Karbonhidratlardan yoksun; proteinler ve yağlardan zengin bu diyet bol miktarda et, yumurta, sosis, sucuk, salam gibi işlenmiş etler, peynir, balık, tereyağı, diğer yağlar ve kuruyemişler içerir. Çok kısıtlayıcı olduğu için, uzun vadede takip etmesi gerçekten zordur. Aşırı karbonhidrat kısıtlamasının günler veya haftalarca sürebilen olası semptomları arasında açlık, yorgunluk, kötü ruh hali, sinirlilik, kabızlık, baş ağrıları ve beyin sisi yer alır. Bu rahatsız edici duygular azalabilse de mevcut sınırlı çeşitlilikteki yiyeceklerle yetinmek ve ekmek, makarna, pilav gibi tahıl ürünleri, meyve ve sebzeler gibi keyifle yenen yiyeceklerden uzak durmak bize zorluklar çıkaracaktır. Diyetin eleştirilen yönlerinden biri, birçok insanın çok az meyve ve sebze tüketmesi ve işlenmiş gıdalardan çok fazla protein ve düşük kaliteli yağ alma eğiliminde olmasıdır. Böbrek hastalığı olan hastalar dikkatli olmalıdır; çünkü bu diyet bireylerin durumunu kötüleştirebilir. Ayrıca osteoporoz riskinin ve gut hastalığına neden olan kandaki ürik asit düzeylerinin artması dahil olmak üzere uzun süreli ketojenik diyetin birçok olumsuz yan etkileri gösterilmiştir.
Kilo kaybı için ketojenik diyetle ilgili mevcut araştırmalar hala sınırlıdır. Çalışmalar genellikle az sayıda katılımcıya sahiptir ve diyetin uygulaması kısa sürelidir (12 hafta veya daha az). Ketojenik diyetin bazı insanlarda kilo kaybı, toplam kolesterol, kan şekeri ve kan basıncında iyileşmeler dahil olmak üzere kısa vadeli faydalar sağladığı gösterilmiştir. Ancak, 1 yıl sonra bu etkiler, geleneksel kilo verme yöntemlerinin etkileriyle karşılaştırıldığında aralarında önemli farklılıkların olmadığı gözlemlenmiştir. Diyetin zaman içinde diyabet ve yüksek kolesterol üzerindeki etkilerini analiz eden uzun vadeli bir araştırma yoktur. Ayrıca doymuş yağ oranı yüksek gıdaların ön planda olması, Amerikan Kalp Derneği'nin tavsiyelerine aykırıdır ve kandaki kötü kolesterol (LDL) üzerinde olumsuz etkileri olabilmektedir.

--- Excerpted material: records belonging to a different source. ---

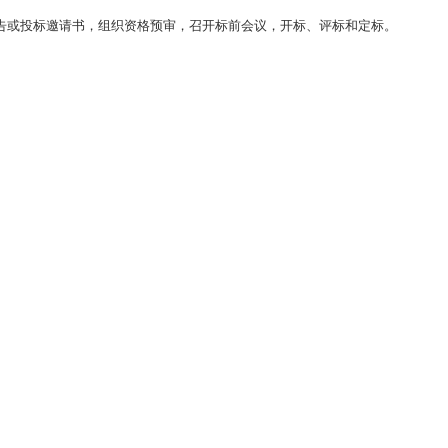
告或投标邀请书，组织资格预审，召开标前会议，开标、评标和定标。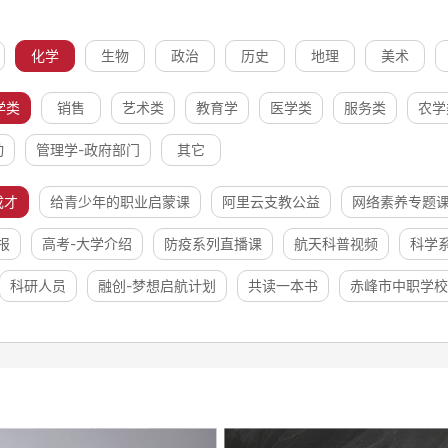
化学
生物
政治
历史
地理
美术
学类
销售
艺术类
教育学
医学类
服务类
农学
动
管理学-政府部门
其它
成才
给青少年的职业启蒙课
阿里云支教公益
网络素养专题
报
高考-大学介绍
防疫系列直播课
航天科普视频
科学
科研人员
融创-梦想启航计划
共读一本书
赤峰市中职学校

Ketojenik bir diyet, belirli koşulları tedavi etmek için bir alternatif olabilir (klinik deneyler ketojenik diyetin multipl skleroz ve Alzheimer hastalığı olan bireylerde yaşam kalitesini iyileştirdiğini göstermektedir) ve diğer yöntemlerle kilo vermekte zorlanan bazı kişiler için bir seçenek olabilir. Ancak hızlı kilo kaybı dalgalanmalarına yol açan "yo-yo diyetlerinin" artan ölüm oranı ile ilişkili olduğunu hatırlamak da önemlidir. Sadece birkaç haftadan birkaç aya kadar sürecek bir sonraki popüler diyeti denemek yerine, uzun vadede sürdürülebilir olan beslenme şeklini benimsemeye çalışmalısınız. Çok renkli meyve ve sebzeler, yağsız et, balık, tam tahıllı ürünler, sert kabuklu yemişler, tohumlar, zeytinyağı ve bol su açısından zengin, dengeli, işlenmemiş gıdalardan oluşan bir diyet; uzun, sağlıklı ve canlı bir yaşam için en sağlam kanıta sahip beslenme şekli gibi görünmektedir.